There are other historical pictures that we dare not let fade from the Christian memory: John Knox and other Reformation greats preaching from the Bible with vigor and clarity; or Bibles chained at several locations in St. Paul’s Cathedral, London, while illiterate people crowded around to hear its timeless passages read; or the early Presbyterians of Scotland waiting for the sexton to carry the big Bible to the pulpit, signaling that worship could now begin; or John Wesley mounting his portable pulpit in the out of doors, and preaching from a selected text to a sometimes roistering but soon subdued crowd. To the present, wherever the traces of the Reformation are evident, the Christian Scriptures are given a central place in worship.
We should not be surprised at my wife’s sense of shock when she attended an “evangelical” service at which the Scriptures were hardly mentioned until two-thirds of the way through the pastor’s seeker sensitive talk. That was not Evangelical. It was not Protestant. It was not Biblical. It was some sort of folk religion that had seeped into that church.
To be sure, word-centered worship can have its perils. Once, while in Colorado, I searched out a church within walking distance from my motel. For the church I found, the setting could
not have been finer — well coiffed shrubs, immaculate lawns, a modern and splendid sanctuary, a pastor in robes, a special reading desk for the Bible. But there was no sense of joyful community, and I left the meeting feeling as alone and unnourished as when I arrived. Word-centered leaders may assume that to explain some portion of the Bible is enough. It can thus become merely the practice of cold orthodoxy, a duty carried out faithfully but without the warmth of God’s quickening Spirit. In true worship, Word and Spirit are intended to enhance one another.

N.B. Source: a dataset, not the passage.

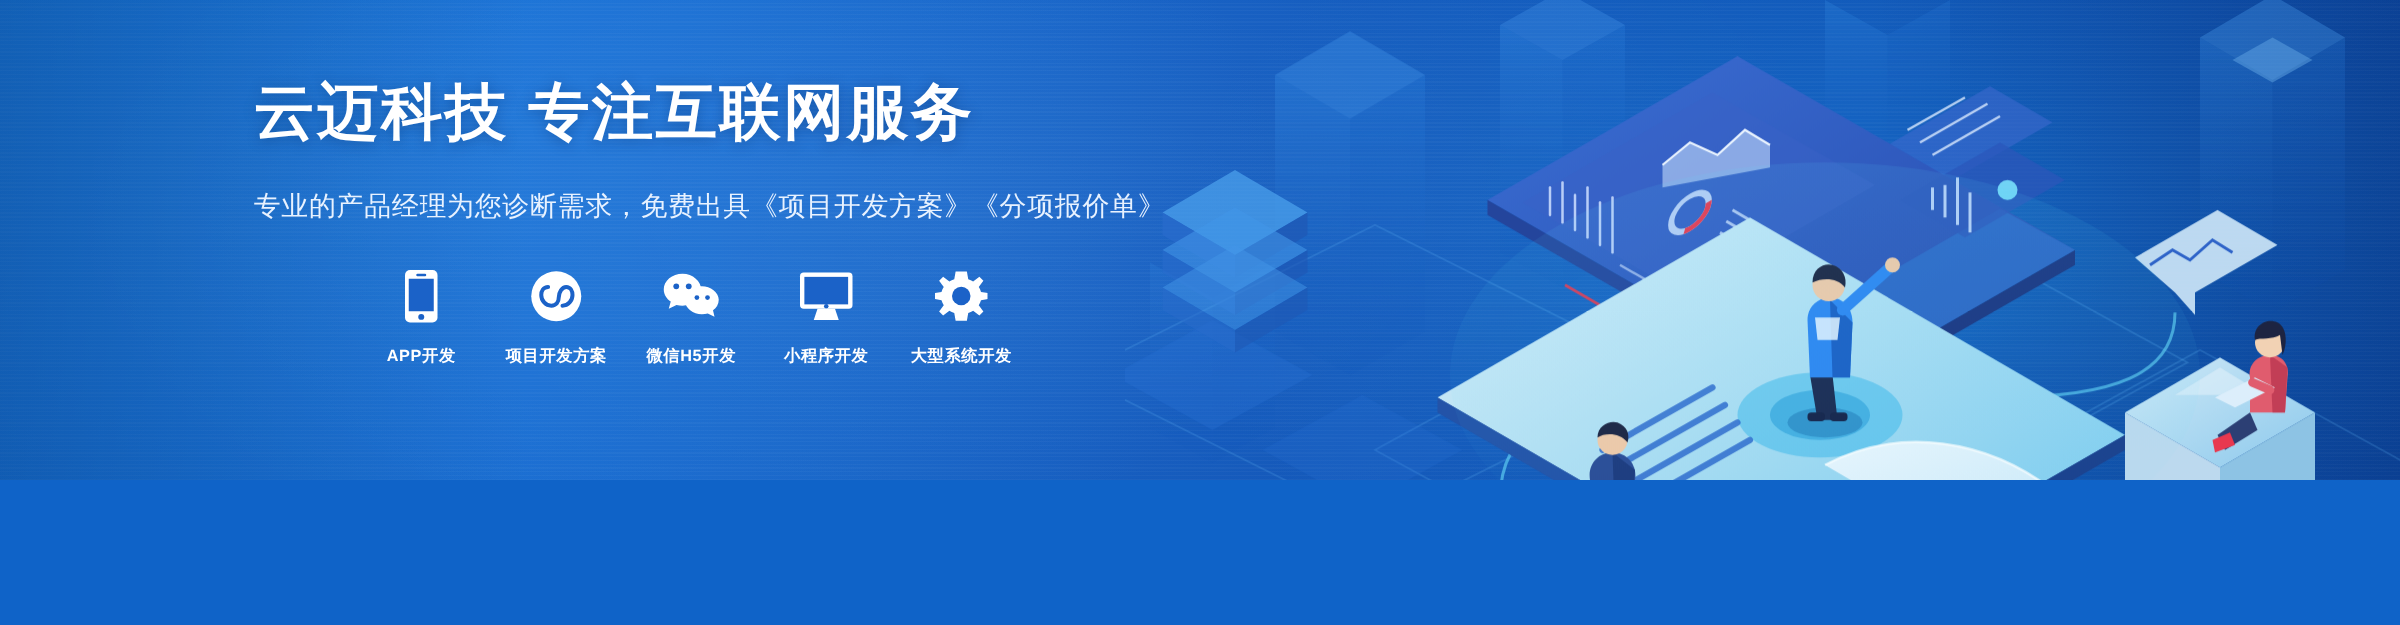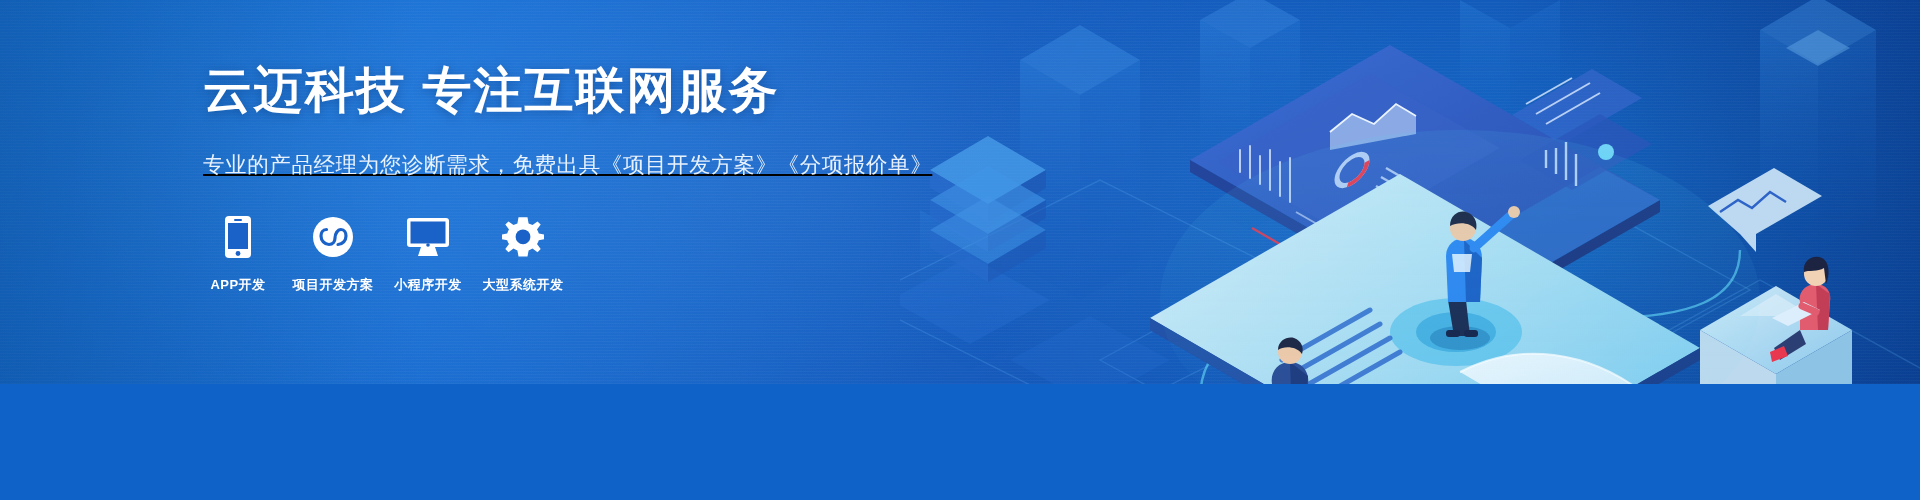"专业的产品经理为您诊断需求，免费出具《项目开发方案》《分项报价单》" .subtitle { text-decoration: underline -> none }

Nevertheless, in Christian worship the emphasis on the authority of the Scriptures is fundamental. When a service of worship opens with a few verses from the Bible, an authority is established under which the whole event is to be carried out. When later, portions are read from both Testaments as a separate act of worship, this declares the worshiping body’s confidence in the Scriptures as both revealed in history and illuminated by the Spirit now. When everything about the service builds toward the preaching of the Word, the way is prepared for the Spirit to give understanding. Word-centered worship can be transforming.
Conversely, where the centrality of the word of God is neglected, the words of man may be counted on to multiply and, however cheery, leave a void unfilled. Spirited worship is not the same as spiritual worship. Worship that does not give the word of God a central place does tend to lean toward folk religion. Just as a lack of calcium over a long period of time weakens the bones, so a lack of anointed Biblical content in worship leaves Christian worshipers eventually spiritually weak and even deformed.